At 16 years of age, I began to complain of stomach pains. Most often it was thought that I had food poisoning or gastritis. Our living situation did not afford me the opportunity to just pick up and visit the doctor when any little thing was wrong. My family believes in going to the doctor when it is absolutely necessary (translation: on deathbed). I was ultimately told that I had ulcers, although I do not recall any scoping procedures. The family doctor commented, “What kid gets ulcers at 16?” Good question.
My body seemed to calm down for a while. Years, in fact. My first year in pharmacy school, I spent a week in the hospital where doctors tried to figure out what was wrong with me. I had woken up one night with alternating chills and hot flashes, waves of nausea and vomiting, and indescribable abdominal pain. After crawling to the bathroom and reaching the cooled tiled floor, I collapsed for what seemed like hours. Those mystery abdominal pains woke me up and I knew I was in trouble. I knew this wasn’t the result of a bag of cheetos and grape soda from my study session. I do not advise this…..but I drove myself to the hospital.
They never actually diagnosed a cause. I was told I “must have had a ruptured cyst” with no evidence of this, by the way. Checked out when I felt better, and back to school as usual. Over time, there were different issues that I noticed but was told (I would call the nurses desk at the hospital and ask questions….all the time) that these certain changes were normal as our bodies and diets change. OK. My stools were noticeably different. More frequent and weird consistency. I had random abdominal cramping (whether I ate or not, and mind you, I had NEVER had menstrual cramps) along with nausea.
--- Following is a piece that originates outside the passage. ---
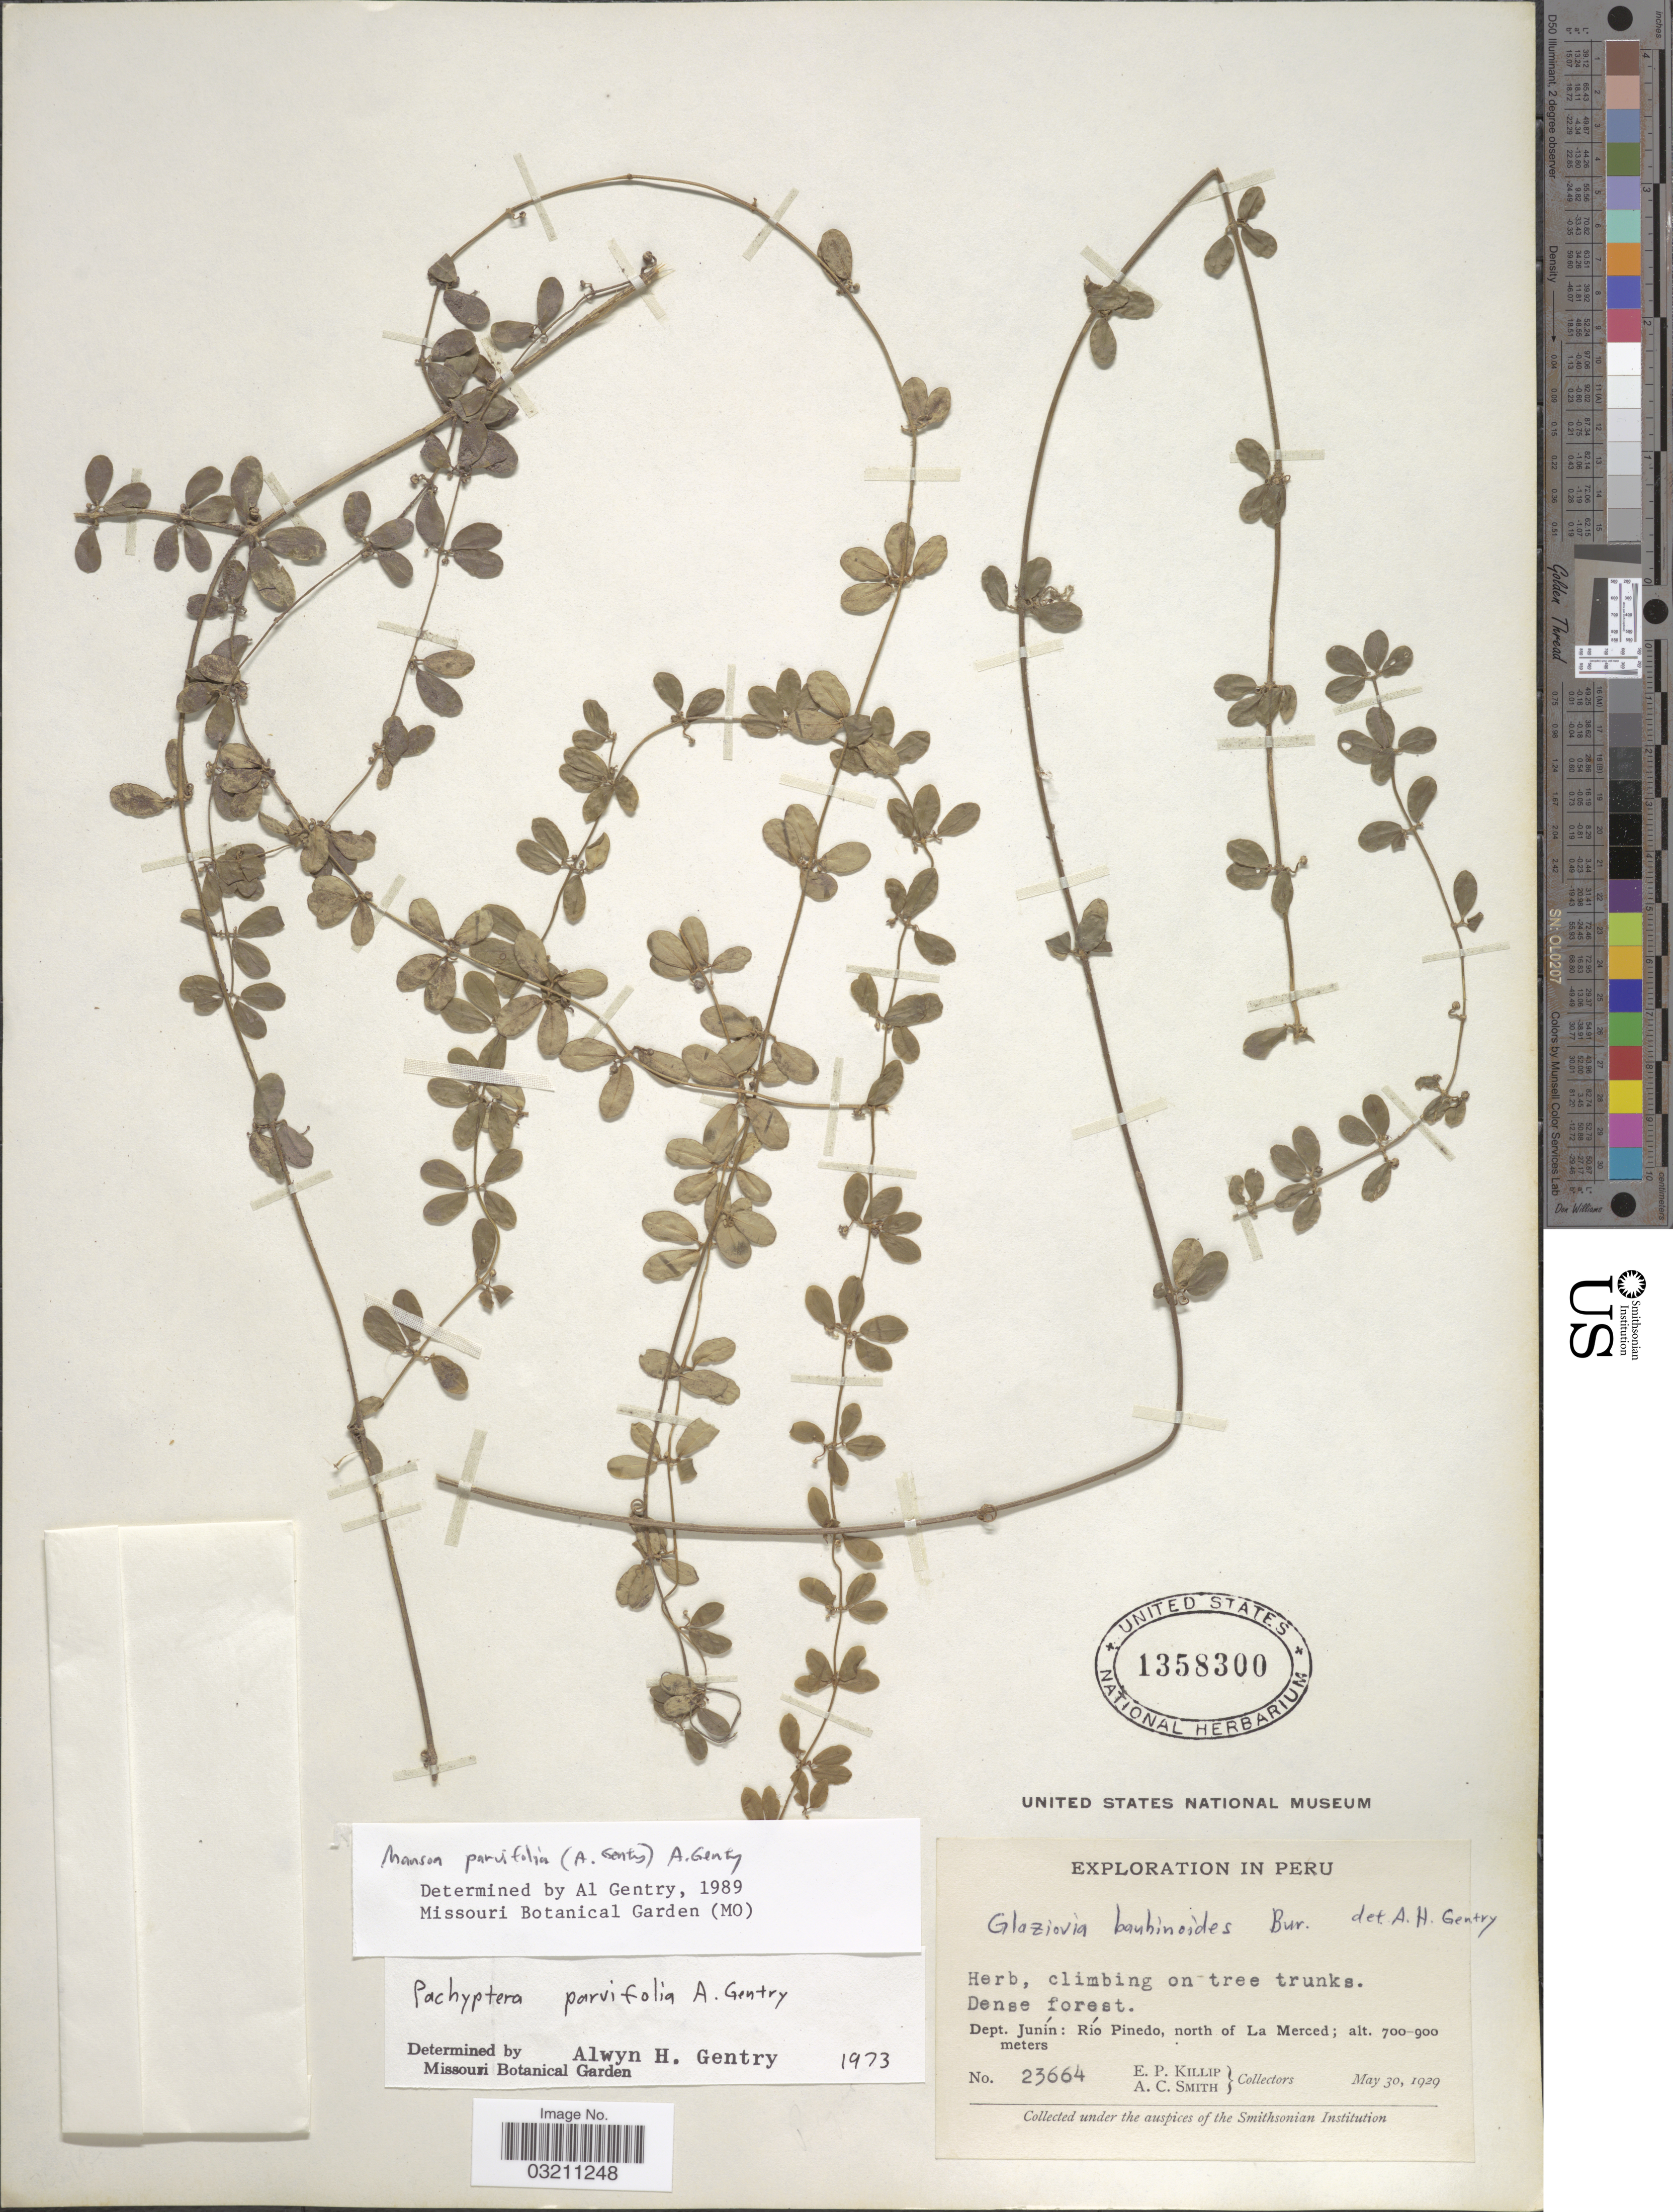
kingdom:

This continued, and within a year of graduating I was in a full flare.
This flare led to the diagnosis of Crohns Colitis, as yes, I have two areas of my intestine compromised. The “full flare” presented with multiple urgent trips to the bathroom, even with nothing in my stomach. (By multiple, I mean 8 to 9 times a day). A feeling of having “to go” when I knew there was nothing. But there was…..blood…lots of it, mucous, and a little piece of my sanity each time. I knew I had some sort of colitis, and am grateful that I was able to find a specialist, one of the best, so quickly. The first part of healing is getting diagnosed.
I have been blessed to have very good gastros over the years to manage my illness and work as a team with other doctors, especially when I decided to have children. A gastroenterologist, my OB/GYN, a neonatologist, and an accupuncturist means you have time for nothing else. More on that later.
With IBD, to experience as many good days as possible, everything has to be thought out ahead. Planning your activities, what you eat, childbirth, exercise, ALL of it is a project. But it is doable. More on that too.
My name is Saskia Madison, and I am highly active, compared to most women my age. I’m ridiculous, actually, but whatever. I have three children, a busy husband and life does not stop because I have C & C. I certainly recognize that each day I am given could be far more difficult. So I take each one and fill it with possibility.